The huge mistake “Progressives” often make is believing that progress in terms of law or social contract means that there will be some fundamental shift in human nature. We will, somehow, leave behind our lizard brains. I used to believe that. The last decade has convinced me otherwise.

Religion is neither all good nor all bad. It can be either.

Like politics —like any other human endeavor, really— it can be used to broaden our hearts and deepen our compassion. It can be used to PUSH us to move beyond our tribalism and embrace our shared God-goodness. It can challenge us to see God in everyone. (Like Jesus wants us to). It can deepen our compassion for the “other.”

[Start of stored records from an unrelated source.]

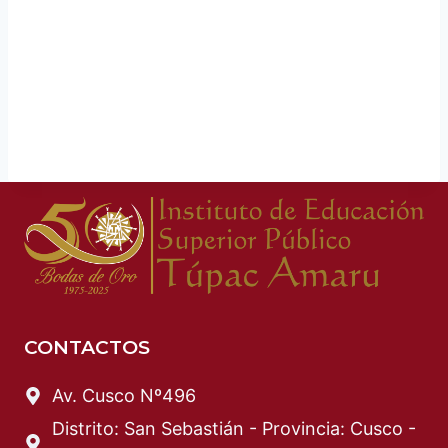
CONTACTOS
Av. Cusco Nº496
Distrito: San Sebastián - Provincia: Cusco -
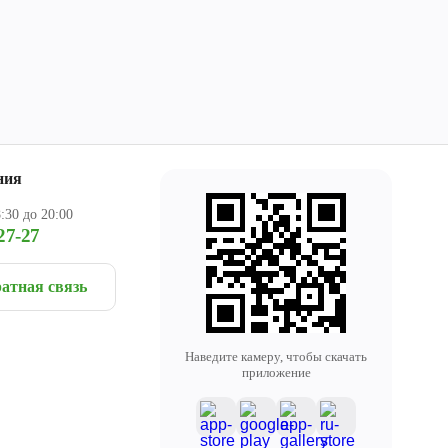
ния
:30 до 20:00
27-27
атная связь
Наведите камеру, чтобы скачать
приложение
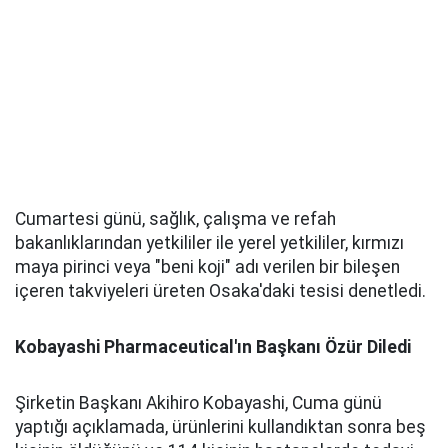
Cumartesi günü, sağlık, çalışma ve refah
bakanlıklarından yetkililer ile yerel yetkililer, kırmızı
maya pirinci veya "beni koji" adı verilen bir bileşen
içeren takviyeleri üreten Osaka'daki tesisi denetledi.
Kobayashi Pharmaceutical'ın Başkanı Özür Diledi
Şirketin Başkanı Akihiro Kobayashi, Cuma günü
yaptığı açıklamada, ürünlerini kullandıktan sonra beş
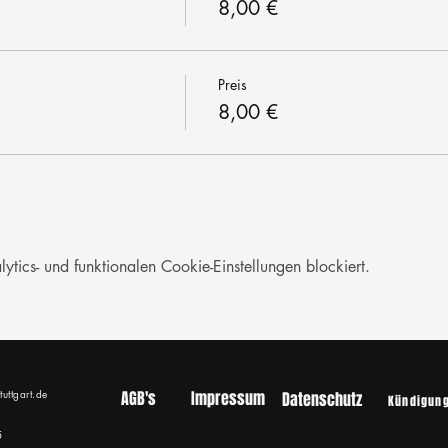
8,00 €
Preis
8,00 €
ics- und funktionalen Cookie-Einstellungen blockiert.
tuttgart.de
AGB's
Impressum
Datenschutz
Kündigun
5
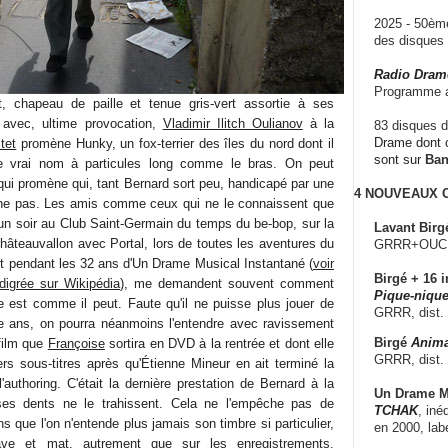
2025 - 50è
des disque
Radio Dram
Programme a
t, chapeau de paille et tenue gris-vert assortie à ses
 avec, ultime provocation,
Vladimir Ilitch Oulianov
à la
83 disques d
Drame dont c
tet
promène Hunky, un fox-terrier des îles du nord dont il
sont sur
Ba
 le vrai nom à particules long comme le bras. On peut
qui promène qui, tant Bernard sort peu, handicapé par une
4 NOUVEAUX
âche pas. Les amis comme ceux qui ne le connaissent que
 un soir au Club Saint-Germain du temps du be-bop, sur la
Lavant Birg
hâteauvallon avec Portal, lors de toutes les aventures du
GRRR+OUCH!,
t pendant les 32 ans d'Un Drame Musical Instantané (
voir
Birgé + 16 i
digrée sur Wikipédia
), me demandent souvent comment
Pique-nique
 est comme il peut. Faute qu'il ne puisse plus jouer de
GRRR, dist.
re ans, on pourra néanmoins l'entendre avec ravissement
Birgé
Anima
 film que
Françoise
sortira en DVD à la rentrée et dont elle
GRRR, dist.
ers sous-titres après qu'Étienne Mineur en ait terminé la
l'authoring. C'était la dernière prestation de Bernard à la
Un Drame Mu
ses dents ne le trahissent. Cela ne l'empêche pas de
TCHAK
, iné
s que l'on n'entende plus jamais son timbre si particulier,
en 2000, lab
rave et mat, autrement que sur les enregistrements.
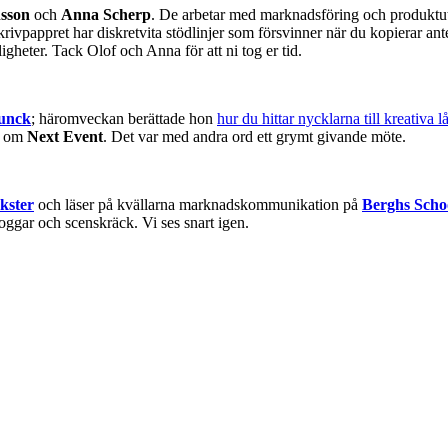
sson
och
Anna Scherp
. De arbetar med marknadsföring och produktu
krivpappret har diskretvita stödlinjer som försvinner när du kopierar an
igheter. Tack Olof och Anna för att ni tog er tid.
Funck
; häromveckan berättade hon
hur du hittar nycklarna till kreativa l
h om
Next Event
. Det var med andra ord ett grymt givande möte.
kster
och läser på kvällarna marknadskommunikation på
Berghs Scho
oggar och scenskräck. Vi ses snart igen.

Or, it can push us to further tribalism.
It can support tyrants and amoral despots.
It can be used to further their goals and objectives.
It can CREATE, not dissipate division, fear and mistrust.
It can speak TO our lizard brains, not challenge us to move to use our whole body, mind and soul.

So, maybe it’s not surprising at all that Jeffress and I would both believe there’s a kind of “Church” that would make God vomit.

He’s probably gonna say it’s a lot like the churches, and the people, that I love to the depths of my soul.
I tend to think it’s preachers and churches like his.

Again, you might find this maddening. But can you *really* say that it’s surprising from humans?

We humans who create Auschwitz and cure polio?
We humans who put kids in cages and help neighbors after a tornado?

For me?
I’m gonna pick the Churches that open their tables, pull up more chairs, forgive more than they condemn, and seek to lift up the left out.
Because…although I’m humble enough to say I can never be sure…I’m pretty sure that’s what Jesus wants from us.

And I’d love to live in a world where Jesus can finally stop throwing up.